Les autorités togolaises ont annoncé le 20 mars les premiers cas de la grippe aviaire dans le nord et le sud du pays. Disposant d’une unité d’élevage de volailles locaux, La Principauté des Baobabs prend des dispositions internes. Elle exhorte les citoyens du pays frère, le Togo, à “respecter scrupuleusement les consignes” et travaille à un plan de riposte au cas où l’épidémie s’exploserait.
C’est avec inquiétude que La Principauté des Baobabs a appris les premiers cas de la pandémie H5N1 ciblant les volailles. Il s’agit de trois préfectures qui sont concernées, essentiellement, deux dans le nord et une dans le sud du Togo. Une concertation au niveau des autorités de La Principauté des Baobabs a permis d’être optimiste, “compte tenu de la mobilisation des autorités togolaises pour contenir le fléau“. Ce qui a tout de même imposé à la micronation basée au sud du Togo la prise de quelques dispositions en vue de protéger son élevage de volailles.

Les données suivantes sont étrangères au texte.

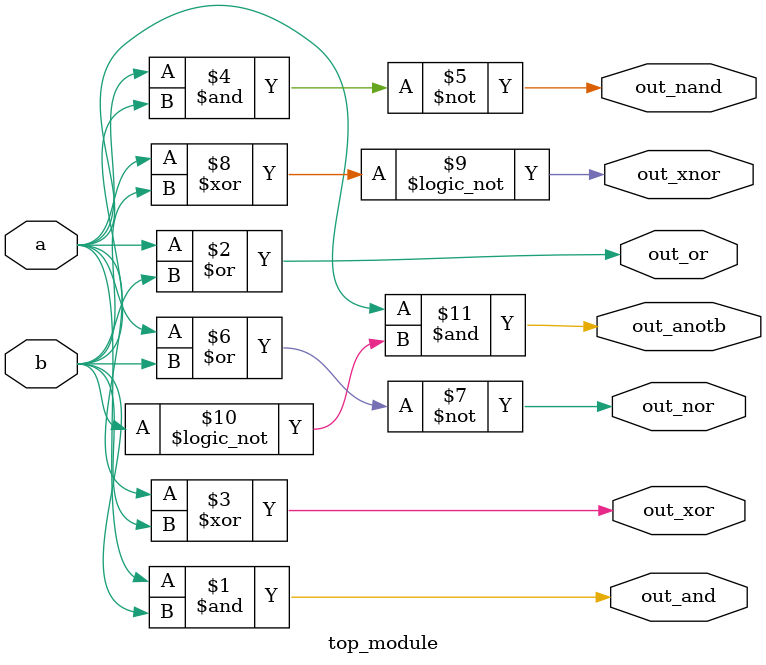
<source format=v>
module top_module( 
    input a, b,
    output out_and,
    output out_or,
    output out_xor,
    output out_nand,
    output out_nor,
    output out_xnor,
    output out_anotb
);
    
    assign out_and = a&b;
    assign out_or = a|b;
    assign out_xor = a^b;
    assign out_nand = ~(a&b);
    assign out_nor = ~(a|b);
    assign out_xnor = !(a^b);
    assign out_anotb = a & !b;

endmodule
</source>
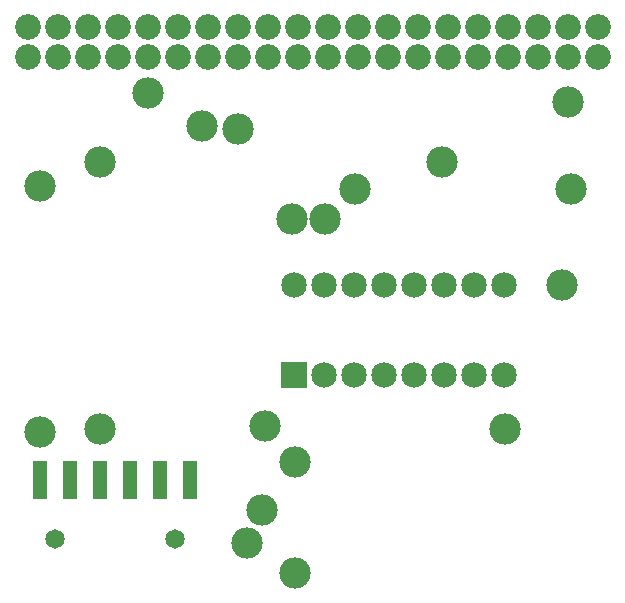
<source format=gts>
G04 MADE WITH FRITZING*
G04 WWW.FRITZING.ORG*
G04 DOUBLE SIDED*
G04 HOLES PLATED*
G04 CONTOUR ON CENTER OF CONTOUR VECTOR*
%ASAXBY*%
%FSLAX23Y23*%
%MOIN*%
%OFA0B0*%
%SFA1.0B1.0*%
%ADD10C,0.085000*%
%ADD11C,0.104488*%
%ADD12C,0.065118*%
%ADD13C,0.085361*%
%ADD14R,0.085000X0.085000*%
%ADD15R,0.049370X0.128110*%
%LNMASK1*%
G90*
G70*
G54D10*
X989Y984D03*
X989Y1284D03*
X1089Y984D03*
X1089Y1284D03*
X1189Y984D03*
X1189Y1284D03*
X1289Y984D03*
X1289Y1284D03*
X1389Y984D03*
X1389Y1284D03*
X1489Y984D03*
X1489Y1284D03*
X1589Y984D03*
X1589Y1284D03*
X1689Y984D03*
X1689Y1284D03*
G54D11*
X980Y1505D03*
X500Y1925D03*
X1910Y1605D03*
X990Y325D03*
X1900Y1895D03*
X800Y1805D03*
X1190Y1605D03*
X140Y1615D03*
X140Y795D03*
X1480Y1695D03*
X340Y1695D03*
X340Y805D03*
X880Y535D03*
X830Y425D03*
G54D12*
X190Y438D03*
X590Y438D03*
X190Y438D03*
X590Y438D03*
G54D13*
X100Y2045D03*
X200Y2045D03*
X300Y2045D03*
X400Y2045D03*
X500Y2045D03*
X600Y2045D03*
X700Y2045D03*
X800Y2045D03*
X900Y2045D03*
X1000Y2045D03*
X1100Y2045D03*
X1200Y2045D03*
X1300Y2045D03*
X1400Y2045D03*
X1500Y2045D03*
X1600Y2045D03*
X1700Y2045D03*
X1800Y2045D03*
X1900Y2045D03*
X2000Y2045D03*
X2000Y2145D03*
X1900Y2145D03*
X1800Y2145D03*
X1700Y2145D03*
X1600Y2145D03*
X1500Y2145D03*
X1400Y2145D03*
X1300Y2145D03*
X1200Y2145D03*
X1100Y2145D03*
X1000Y2145D03*
X900Y2145D03*
X800Y2145D03*
X700Y2145D03*
X600Y2145D03*
X500Y2145D03*
X400Y2145D03*
X300Y2145D03*
X200Y2145D03*
X100Y2145D03*
G54D11*
X1090Y1505D03*
X1690Y805D03*
X890Y815D03*
X990Y695D03*
X680Y1815D03*
X1880Y1285D03*
G54D14*
X989Y984D03*
G54D15*
X440Y635D03*
X540Y635D03*
X640Y635D03*
X340Y635D03*
X240Y635D03*
X140Y635D03*
G04 End of Mask1*
M02*
</source>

Tout en saluant les mesures rapides prises par l’Etat togolais, Son Altesse Max Carmel 1er appelle « togolais et baobabiens à la vigilance”.
Abattage systématique
La principale mesure pour contenir les sujets malades est l’abattage de tout l’élevage. Pour éviter ce cas extrême, Gautier Koffi Agbékodovi, Ministre délégué auprès du Ministre d’Etat de La Principauté des Baobabs a annoncé une série de mesures à travers une ordonnance prise d’urgence. “Des désinfecteurs ont été systématiquement installés à l’entrée de nos enclos” a fait remarquer le Ministre délégué dans son ordonnance. “D’autres dispositions seront prises pour éviter l’importation du mal” a-t-il promis. La Principauté des Baobabs a fait de l’élevage de volailles locaux appelés “poulets bicyclettes” sa priorité, et la résurgence de la grippe aviaire est une menace “prise au sérieux”. Une réunion d’urgence devrait être consacrée au sujet à la fin du mois de mars alors que La Principauté élargit sur son site de Bolou, à 40 Km de Lomé, son élevage de volailles.
Indemnisation juste
La Principauté des Baobabs dont aucun territoire n’est, jusqu’à ce jour concerné par la maladie réfléchit à proposer au Togo une indemnisation juste, seule gage de transparence chez les éleveurs. “En indemnisant les éleveurs, l’Etat les encourage à déclarer tous les cas suspects” a souligné David Cudjoe Amekudzi. Le Premier ministre de La Principauté des Baobabs entend faire de cette option un cheval de bataille. Le 24 mars, sa ministre déléguée en charge de l’Agriculture et de l’Elevage a rappelé dans un communiqué les gestes adaptés pour réduire l’impact de l’épidémie mais aussi la sensibilisation des populations à la grippe aviaire.
L’agriculture bio, l’élevage naturel et l’agrotourisme sont les principales activités de La Principauté des Baobabs, une micronation installée au sud du Togo depuis 2023.